Princess Diana’s brother Earl Spencer claims BBC excluded him from Bashir interview probe | UK News
Princess Diana’s brother has claimed a former BBC boss personally “excluded” him from an inquiry into how journalist Martin Bashir secured his famous TV interview with his sister.
Charles Spencer said the corporation’s investigation into whether fake bank statements were used to help land the historic Panorama interview was a “whitewash” – and in explosive new tweets, he has labelled the BBC “incapable of honestly facing up to the ugly truth of this matter”.
He also criticised former director-general Lord Hall personally, saying it was “hardly surprising” he “chose to exclude me” from the investigation.
The BBC has promised a new investigation into Mr Bashir’s methods, following claims from some legal experts that a criminal offence may in fact have been committed.

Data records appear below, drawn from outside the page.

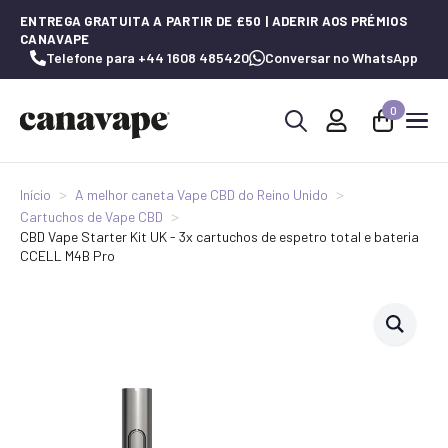
ENTREGA GRATUITA A PARTIR DE £50 | ADERIR AOS PRÉMIOS
CANAVAPE
Telefone para +44 1608 485420
Conversar no WhatsApp
0
Procurar
por:
Início
A melhor caneta Vape CBD do Reino Unido
Cartuchos de Vape CBD
CBD Vape Starter Kit UK - 3x cartuchos de espetro total e bateria
CCELL M4B Pro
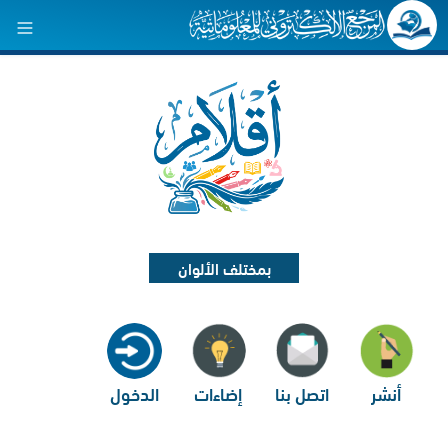
بمختلف الألوان
أنشر
اتصل بنا
إضاءات
الدخول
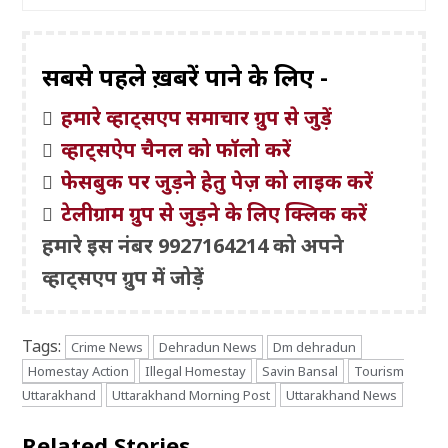
सबसे पहले ख़बरें पाने के लिए -
हमारे व्हाट्सएप समाचार ग्रुप से जुड़ें
व्हाट्सऐप चैनल को फॉलो करें
फेसबुक पर जुड़ने हेतु पेज़ को लाइक करें
टेलीग्राम ग्रुप से जुड़ने के लिए क्लिक करें
हमारे इस नंबर 9927164214 को अपने
व्हाट्सएप ग्रुप में जोड़ें
Tags:
Crime News
Dehradun News
Dm dehradun
Homestay Action
Illegal Homestay
Savin Bansal
Tourism
Uttarakhand
Uttarakhand Morning Post
Uttarakhand News
Related Stories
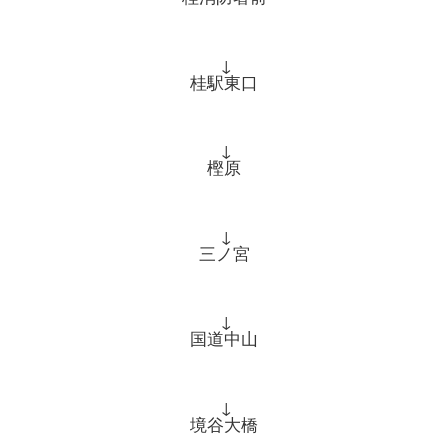
↓
桂駅東口
↓
樫原
↓
三ノ宮
↓
国道中山
↓
境谷大橋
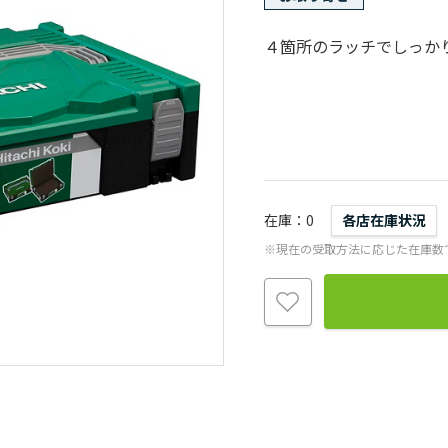
４箇所のラッチでしっか
在庫
0
各店在庫状況
※現在の受取方法に応じた在庫数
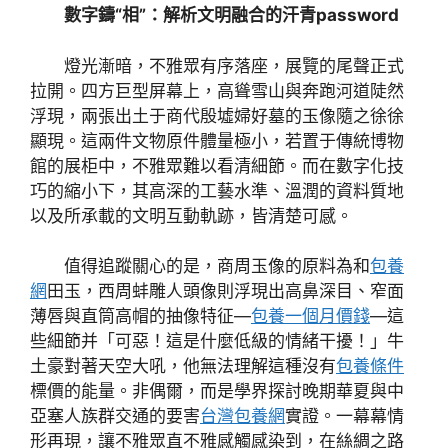
數字鑄“相”：解析文明融合的汗青password
燈光漸暗，不雅眾有序落座，展覽的尾聲正式
拉開。四方巨型屏幕上，高聳雪山與奔跑河道陡然
浮現，兩張出土于商代殷墟婦好墓的玉像隨之徐徐
顯現。這兩件文物原件體量極小，若置于傳統博物
館的展柜中，不雅眾難以看清細節。而在數字化技
巧的縮小下，其高深的工藝水準、溫潤的資料質地
以及所承載的文明互動軌跡，皆清楚可感。
值得追蹤關心的是，商周玉像的原料為和
包養
網
田玉，西周蚌雕人頭像則浮現出高鼻深目、窄面
薄唇與直筒高帽的抽像特征—
包養一個月價錢
—這
些細節并「可惡！這是什麼低級的情緒干擾！」牛
土豪對著天空大吼，他無法理解這種沒有
包養條件
標價的能量。非偶爾，而是學界探討晚期華夏與中
亞塞人族群交通的要害
台灣包養網
實證。一幕幕情
形再現，讓不雅眾直不雅感觸感染到，在絲綢之路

Earl Spencer alleges Mr Bashir used fake documents in order to persuade Princess Diana that two of her senior courtiers were selling information about her to newspapers – and therefore her best course of redress was to speak out in an interview with him.
That face-to-face was watched by millions and contained the famous quote “there are three of us in this marriage” – a reference to Prince Charles’ relationship with the then Camilla Parker Bowles, now Duchess of Cornwall.
Lord Hall of Birkenhead, has told The Times he will co-operate with the new inquiry but claimed to be “unaware” of the alleged forged documents.
He said: “Of course the BBC should look at any new issues raised and speak to whoever they need to.”
And the BBC said in a statement sent to Sky News that it had previously apologised for the statements but that they “played no part” in Diana’s decision to take part in the interview.
It continued: “We are happy to repeat that apology.
“And while this was a quarter of a century ago, we absolutely will investigate – robustly and fairly – substantive new information.”
The corporation added that it was currently “hampered” by the fact Bashir was seriously ill and unable to discuss the claims.
Now the BBC News religion editor, Bashir, 57, is suffering from coronavirus complications.
Allegations about the forged documents first emerged in the weeks after the Panorama interview, prompting the 1996 internal BBC inquiry that effectively absolved Bashir.
But the scandal has been reopened by two television documentaries marking the 25th anniversary of the interview, which prompted Earl Spencer to write to current BBC director-general Tim Davie accusing Bashir of “yellow journalism”.